See: The Forms return from a decade away with the excellently spectral, whispering ‘All Souls Day’


The Forms

QUEENS, New York’s The Forms have been on sabbatical for, well, quite a while now, it’s fair to say.

Their last album, Derealization, came out on fellow Five Boroughs label Threespheres a whole decade ago now, and proved the last of a run of three; since when, nada, until recent singles “Head Underwater”, crunchy and glitchy-break underpinned, drawing on a lineage of Afro-indie-funk going right back through Vampire Weekend to Talking Heads; and midsummer’s bright, synthy “Southern Ocean”, with its attendant, beautiful video.

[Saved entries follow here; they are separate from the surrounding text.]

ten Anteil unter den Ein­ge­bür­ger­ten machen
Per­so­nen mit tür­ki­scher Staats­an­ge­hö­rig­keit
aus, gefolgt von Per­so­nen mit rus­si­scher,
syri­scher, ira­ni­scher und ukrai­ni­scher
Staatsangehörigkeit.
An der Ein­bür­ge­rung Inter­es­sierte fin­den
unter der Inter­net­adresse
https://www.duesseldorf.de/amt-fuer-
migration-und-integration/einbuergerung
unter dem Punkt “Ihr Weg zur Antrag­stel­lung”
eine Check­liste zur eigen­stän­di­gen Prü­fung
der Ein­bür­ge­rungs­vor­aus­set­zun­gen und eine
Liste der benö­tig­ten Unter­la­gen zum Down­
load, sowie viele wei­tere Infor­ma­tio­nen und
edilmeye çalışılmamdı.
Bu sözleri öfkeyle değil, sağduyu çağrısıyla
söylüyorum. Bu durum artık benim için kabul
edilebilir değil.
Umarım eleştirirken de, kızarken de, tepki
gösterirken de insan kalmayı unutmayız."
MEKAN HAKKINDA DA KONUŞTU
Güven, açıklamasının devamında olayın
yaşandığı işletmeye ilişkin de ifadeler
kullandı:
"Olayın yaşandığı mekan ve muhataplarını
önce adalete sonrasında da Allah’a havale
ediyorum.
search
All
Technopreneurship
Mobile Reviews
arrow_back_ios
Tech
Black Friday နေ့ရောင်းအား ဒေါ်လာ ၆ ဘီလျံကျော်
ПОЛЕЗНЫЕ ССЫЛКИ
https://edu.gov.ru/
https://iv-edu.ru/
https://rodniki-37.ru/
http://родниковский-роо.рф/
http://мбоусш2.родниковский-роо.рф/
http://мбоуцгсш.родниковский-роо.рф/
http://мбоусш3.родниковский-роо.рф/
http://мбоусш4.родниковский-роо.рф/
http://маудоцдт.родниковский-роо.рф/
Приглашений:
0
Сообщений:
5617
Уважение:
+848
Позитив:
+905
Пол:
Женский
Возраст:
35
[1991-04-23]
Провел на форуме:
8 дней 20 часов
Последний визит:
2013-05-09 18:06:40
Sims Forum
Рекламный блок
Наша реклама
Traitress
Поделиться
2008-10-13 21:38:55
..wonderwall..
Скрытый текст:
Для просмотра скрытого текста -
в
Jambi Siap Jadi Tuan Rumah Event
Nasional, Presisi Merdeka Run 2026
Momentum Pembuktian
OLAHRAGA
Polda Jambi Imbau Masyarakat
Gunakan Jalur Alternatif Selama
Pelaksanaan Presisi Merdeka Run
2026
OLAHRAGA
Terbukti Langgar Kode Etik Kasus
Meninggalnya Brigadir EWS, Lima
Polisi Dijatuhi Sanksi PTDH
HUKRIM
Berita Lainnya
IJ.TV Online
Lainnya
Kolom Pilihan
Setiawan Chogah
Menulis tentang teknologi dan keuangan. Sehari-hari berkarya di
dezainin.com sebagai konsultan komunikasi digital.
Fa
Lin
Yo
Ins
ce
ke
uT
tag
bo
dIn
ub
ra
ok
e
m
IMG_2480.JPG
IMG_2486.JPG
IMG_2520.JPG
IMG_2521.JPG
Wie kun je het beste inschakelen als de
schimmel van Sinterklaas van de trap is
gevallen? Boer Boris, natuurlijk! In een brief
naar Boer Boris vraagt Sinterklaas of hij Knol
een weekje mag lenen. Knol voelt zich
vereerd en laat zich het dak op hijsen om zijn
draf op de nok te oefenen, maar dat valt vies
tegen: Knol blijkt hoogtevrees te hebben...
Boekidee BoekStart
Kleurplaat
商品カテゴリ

Today’s track, coming just a little after Hallowe’en, sees a whole different aesthetic at play. It’s called “All Souls Day”, and is wholly breath-in-the-air spectral; post-rock of another stripe, rock with all the balls and posturing removed; it’s indie rock cusping ambient, ethereal and hymnal in a way I’ve maybe not heard since early Bark Psychosis.

The band’s Alex Tween says: “The ‘soul’ of [the] song is the bass steel pan, a deep, sonorous, mysterious, magical musical instrument we had never heard before that sounds ancient and futuristic all at once.

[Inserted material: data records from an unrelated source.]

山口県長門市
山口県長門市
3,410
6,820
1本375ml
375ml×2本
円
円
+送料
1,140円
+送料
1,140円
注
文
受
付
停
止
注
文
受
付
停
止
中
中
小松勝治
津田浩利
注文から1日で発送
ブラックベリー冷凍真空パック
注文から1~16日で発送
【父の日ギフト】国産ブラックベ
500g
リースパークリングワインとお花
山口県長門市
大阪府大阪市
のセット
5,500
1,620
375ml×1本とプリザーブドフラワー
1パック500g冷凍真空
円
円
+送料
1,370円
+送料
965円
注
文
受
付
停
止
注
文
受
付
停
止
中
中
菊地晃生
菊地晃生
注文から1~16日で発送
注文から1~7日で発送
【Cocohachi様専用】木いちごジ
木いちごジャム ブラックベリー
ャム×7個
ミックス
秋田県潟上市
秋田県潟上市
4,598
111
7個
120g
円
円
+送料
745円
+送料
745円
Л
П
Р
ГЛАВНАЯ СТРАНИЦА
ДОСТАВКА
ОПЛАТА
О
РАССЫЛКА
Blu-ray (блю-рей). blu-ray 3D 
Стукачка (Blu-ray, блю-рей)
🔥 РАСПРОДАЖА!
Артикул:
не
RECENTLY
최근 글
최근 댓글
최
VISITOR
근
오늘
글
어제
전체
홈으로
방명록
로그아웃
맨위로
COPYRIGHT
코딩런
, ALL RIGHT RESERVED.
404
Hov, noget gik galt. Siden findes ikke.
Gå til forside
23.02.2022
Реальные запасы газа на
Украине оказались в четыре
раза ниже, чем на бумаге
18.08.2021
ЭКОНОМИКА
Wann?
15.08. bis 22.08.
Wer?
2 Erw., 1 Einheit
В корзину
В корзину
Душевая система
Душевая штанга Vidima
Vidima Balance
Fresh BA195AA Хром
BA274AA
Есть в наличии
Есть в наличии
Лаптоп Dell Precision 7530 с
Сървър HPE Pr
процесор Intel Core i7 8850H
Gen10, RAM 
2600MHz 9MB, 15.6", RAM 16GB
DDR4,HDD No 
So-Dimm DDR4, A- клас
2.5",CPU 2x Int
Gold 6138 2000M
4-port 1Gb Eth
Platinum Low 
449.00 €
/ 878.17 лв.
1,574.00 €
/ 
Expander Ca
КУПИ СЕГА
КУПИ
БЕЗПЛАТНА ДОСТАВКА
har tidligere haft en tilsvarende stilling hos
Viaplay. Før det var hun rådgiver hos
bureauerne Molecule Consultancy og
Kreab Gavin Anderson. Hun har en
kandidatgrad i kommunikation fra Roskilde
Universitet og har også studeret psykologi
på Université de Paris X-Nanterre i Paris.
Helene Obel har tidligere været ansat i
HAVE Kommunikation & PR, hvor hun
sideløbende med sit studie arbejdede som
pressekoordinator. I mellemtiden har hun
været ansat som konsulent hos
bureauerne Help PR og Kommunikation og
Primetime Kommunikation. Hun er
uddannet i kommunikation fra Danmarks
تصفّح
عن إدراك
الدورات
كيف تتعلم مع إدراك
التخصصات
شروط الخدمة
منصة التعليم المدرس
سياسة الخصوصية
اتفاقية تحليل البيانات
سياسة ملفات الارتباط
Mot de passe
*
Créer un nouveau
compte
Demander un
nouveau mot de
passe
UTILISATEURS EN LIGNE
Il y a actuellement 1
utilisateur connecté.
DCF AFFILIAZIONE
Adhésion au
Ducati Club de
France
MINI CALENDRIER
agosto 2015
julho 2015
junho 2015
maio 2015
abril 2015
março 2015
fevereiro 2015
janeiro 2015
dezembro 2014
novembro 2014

“Layered upon that is a tack piano, a Rhodes, and Hammond organ; while the vocals were recorded at a church in Rockaway, and the result is a strange, dark, meditative soundscape of a quiet apocalypse. 

“We decided to release the song on the actual All Souls’ Day … in fact our entire release calendar was based upon that happening. 

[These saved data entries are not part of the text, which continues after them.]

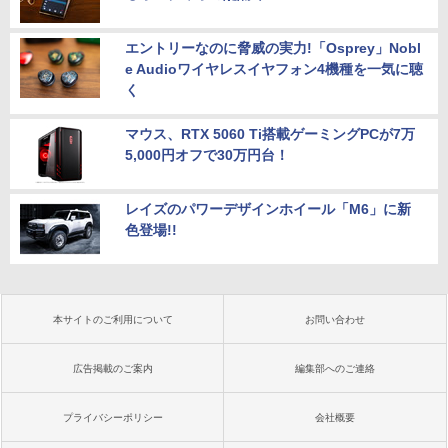
エントリーなのに脅威の実力!「Osprey」Nobl
e Audioワイヤレスイヤフォン4機種を一気に聴
く
マウス、RTX 5060 Ti搭載ゲーミングPCが7万
5,000円オフで30万円台！
レイズのパワーデザインホイール「M6」に新
色登場!!
本サイトのご利用について
お問い合わせ
広告掲載のご案内
編集部へのご連絡
プライバシーポリシー
会社概要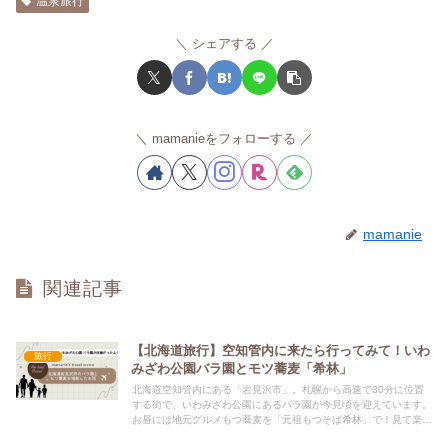
温泉旅行
シェアする
mamanieをフォローする
mamanie
関連記事
【北海道旅行】空知管内に来たら行ってみて！いわ
旅行
みざわ公園バラ園とモツ蕎麦「希林」
北海道空知管内にある「岩見沢市」。札幌から高速で30分に位置
する街で、いわみざわ公園にあるバラ園が今見頃を迎えています。
お昼には地元グルメもつ蕎麦を「元祖もつそば希林」で！見て楽し
い、食べて美味しい岩見沢観光でした☆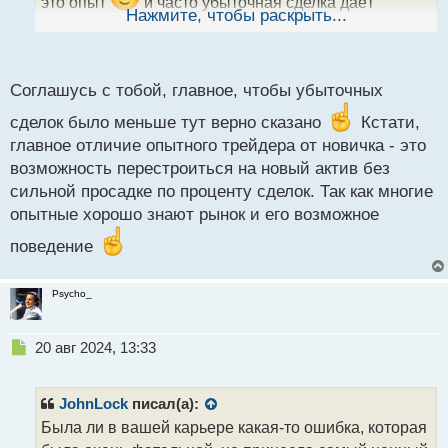
это опыт
и часто убыточная сделка даёт
ы
Нажмите, чтобы раскрыть...
больше информации, так как такие стрессовые
й
п
ситуации хорошо запоминаются .
о
с
Соглашусь с тобой, главное, чтобы убыточных
т
сделок было меньше тут верно сказано
Кстати,
главное отличие опытного трейдера от новичка - это
возможность перестроиться на новый актив без
сильной просадке по проценту сделок. Так как многие
опытные хорошо знают рынок и его возможное
поведение
Psycho_
Н
20 авг 2024, 13:33
е
п
р
JohnLock
писал(а):
о
Была ли в вашей карьере какая-то ошибка, которая
ч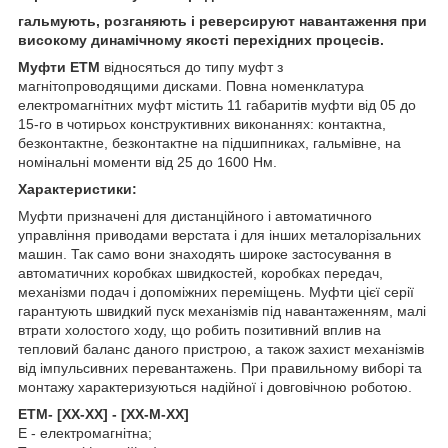
гальмують, розганяють і реверсируют навантаження при
високому динамічному якості перехідних процесів.
Муфти ЕТМ
відносяться до типу муфт з
магнітопроводящими дисками. Повна номенклатура
електромагнітних муфт містить 11 габаритів муфти від 05 до
15-го в чотирьох конструктивних виконаннях: контактна,
безконтактне, безконтактне на підшипниках, гальмівне, на
номінальні моменти від 25 до 1600 Нм.
Характеристики:
Муфти призначені для дистанційного і автоматичного
управління приводами верстата і для інших металорізальних
машин. Так само вони знаходять широке застосування в
автоматичних коробках швидкостей, коробках передач,
механізми подач і допоміжних переміщень. Муфти цієї серії
гарантують швидкий пуск механізмів під навантаженням, малі
втрати холостого ходу, що робить позитивний вплив на
тепловий баланс даного пристрою, а також захист механізмів
від імпульсивних перевантажень. При правильному виборі та
монтажу характеризуються надійної і довговічною роботою.
ЕТМ- [ХХ-ХХ] - [ХХ-М-ХХ]
Е - електромагнітна;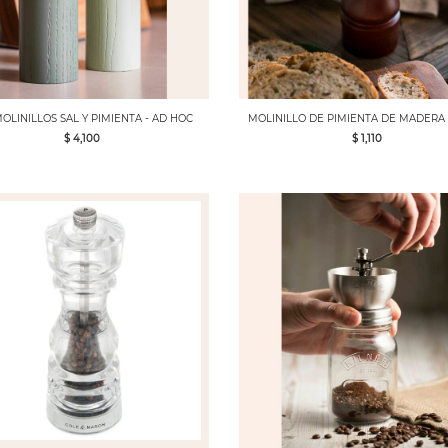
OLINILLOS SAL Y PIMIENTA - AD HOC
MOLINILLO DE PIMIENTA DE MADERA 
$ 4,100
$ 1,110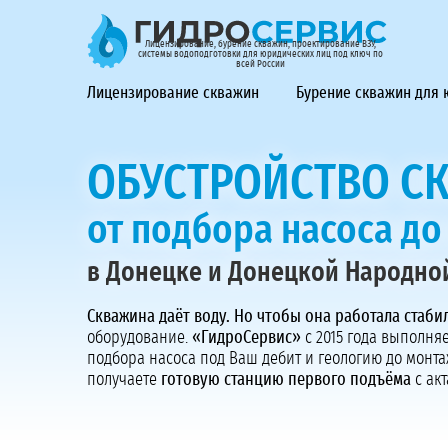
ГидроСервис - лицензирование, бурение скважин, проек
Лицензирование, бурение скважин, проектирование ВЗУ,
системы водоподготовки для юридических лиц под ключ по
всей России
Лицензирование скважин
Бурение скважин для
ОБУСТРОЙСТВО С
от подбора насоса д
в Донецке и Донецкой Народно
Скважина даёт воду. Но чтобы она работала стаби
оборудование.
«ГидроСервис»
с 2015 года выполня
подбора насоса под Ваш дебит и геологию до монта
получаете
готовую станцию первого подъёма
с ак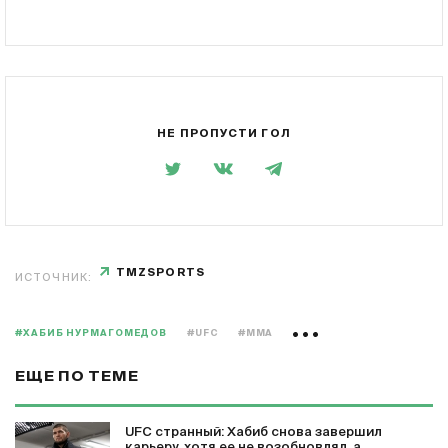
НЕ ПРОПУСТИ ГОЛ
TMZSPORTS
ИСТОЧНИК:
#ХАБИБ НУРМАГОМЕДОВ
#UFC
#MMA
ЕЩЕ ПО ТЕМЕ
UFC странный: Хабиб снова завершил
карьеру, хотя ее не возобновлял, а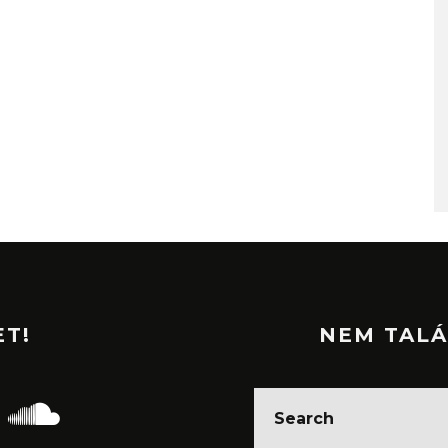
ET!
NEM TALÁ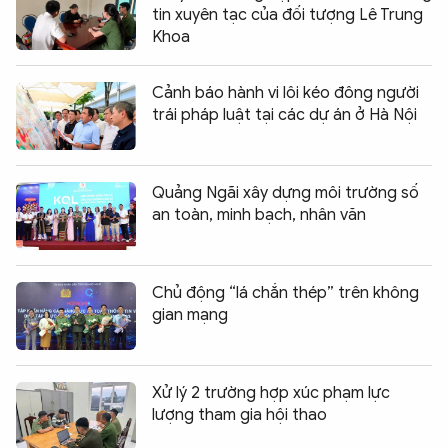
tin xuyên tạc của đối tượng Lê Trung
Khoa
Cảnh báo hành vi lôi kéo đông người
trái pháp luật tại các dự án ở Hà Nội
Quảng Ngãi xây dựng môi trường số
an toàn, minh bạch, nhân văn
Chủ động “lá chắn thép” trên không
gian mạng
Xử lý 2 trường hợp xúc phạm lực
lượng tham gia hội thao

“The song is a wild mood swing after [the previous two singles] ‘Head Underwater’ and ‘Southern Ocean’, which were upbeat, colorful, freak-pop songs. 

“We don’t know what kind of song ‘All Souls Day’ is – but it’s definitely in the vein of a doomy zeitgeist, which is leaned into by the song’s video, in which we play the song in an isolated field in the middle of the Catskill Mountains, and over the course of the day seem to conjure forces that come alive by night as the surrounding goldenrod and spiders look on.”

An album will be forthcoming from The Forms in 2022.